On the ballast side, electronic ballasts are becoming more popular and most ballast innovation is occurring in this segment. Besides generating some energy savings, these ballasts offer potential benefits including lighter weight, smaller size, improved lumen maintenance and life, and better power regulation resulting in better color consistency. They are available for operation of 15-750W lamps, both metal halide and high-pressure sodium systems, and with ability to join 0-10VDC, DALI-based and proprietary control networks.

A number of interesting innovations have been occurring in this growing segment. Some ballasts feature digital construction, increasing their capabilities. The majority of products offer dimming to satisfy energy codes such as Title 24, usually down to about 50 percent of lamp power. Some products connect to 0-10VDC or DALI-based controls. A significant breakthrough in this segment is the low frequency square wave shape, popular in lower-wattage ceramic systems, into higher wattages. This produces less wear and tear on the lamps and improves performance.

Some HID electronic ballast products to check out include:

Empower: 0-10VDC/digital dimming ballast
GE UltraMax: 250-400W quartz or CMH
Metrolight SmartHID Plus: 0-10VDC/digital dimming for 175-575W MH and 100-600W HPS
Philips Advance Dynavision: 0-10VDC dimming for PSMH
Philips CosmoPolis digital ballast: DALI CMH dimming
Sylvania Quicktronic: 0-10VDC continuous dimming or standalone step dimming for HPS and MH lamps
Universal Lighting Technologies: electronic HID ballasts

Alternate technologies
Besides LED, other significant high-intensity light sources include induction and plasma lamps.

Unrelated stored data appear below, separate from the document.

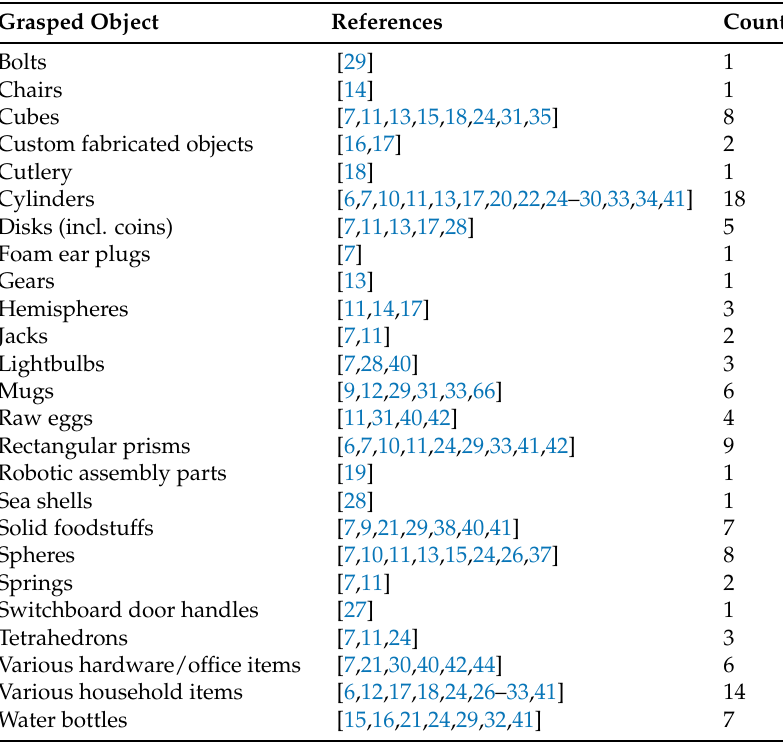
Table 13. Frequency of grasped objects.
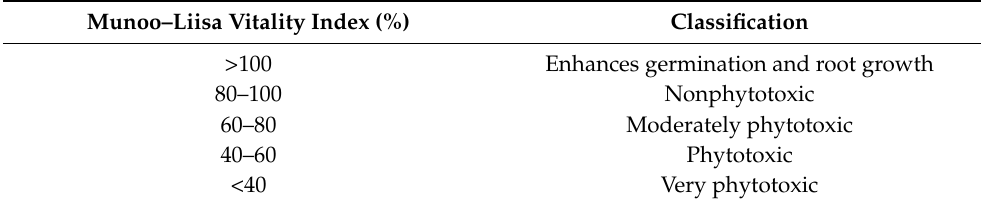
Table 1. Phytotoxicity classification (adapted from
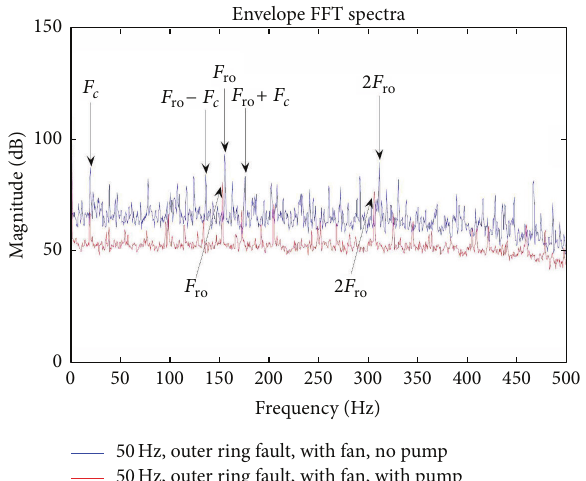
Figure 10: Outer defect spectra of 50 Hz motor input, different load conditions (fan load and pump load), and radial vibration measurements.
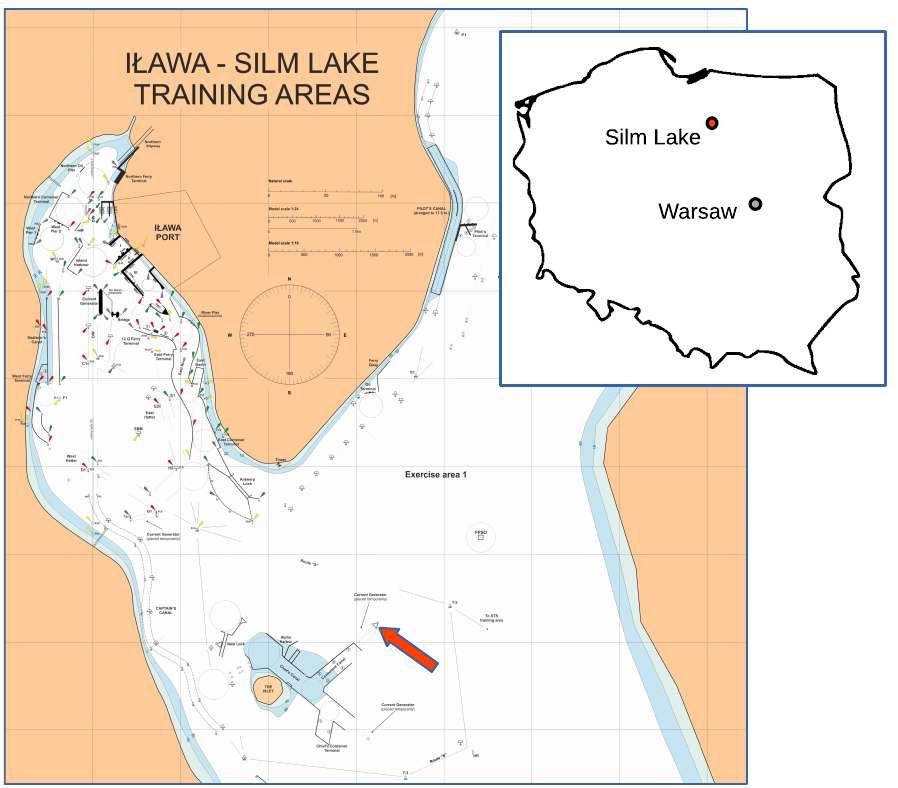
Figure 2. Silm lake map showing measurement hardware mounting place (marked with red arrow) and sketch of Poland borders with approximate location of this lake.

Induction systems are electrodeless fluorescent systems that offer the benefits of service life up to 60,000 hours at L70, instant-ON operation and, with amalgam technology, reliable starting at low temperatures. Sylvania, one of the two primary manufacturers with its Icetron system, recently expanded the line with new 40W and 200W models and, starting in July 2012, a 100W system capable of dimming to 40 percent of lamp power. The other main manufacturer—QL Company, which bought the QL induction line from Philips last June—offers 55W, 85W (dimmable) and 165W systems.

Another type of electrodeless lamp is the plasma lamp, which uses a magnetron that produces an electromagnetic field around a material in a glass capsule, converting it into a light-emitting plasma state. In recent years, Luxim developed a plasma lamp that uses halides as the material and a solid-state driver instead of a magnetron, with promising results. At LIGHTFAIR, Topanga debuted a similar product line. Both of these manufacturers’ offerings are extremely compact, emitting up to 20,000+ lumens in a source the size of a Tic Tac (with very small luminaire designs), and can be dimmed to 50 percent of lamp power (20 percent of light output).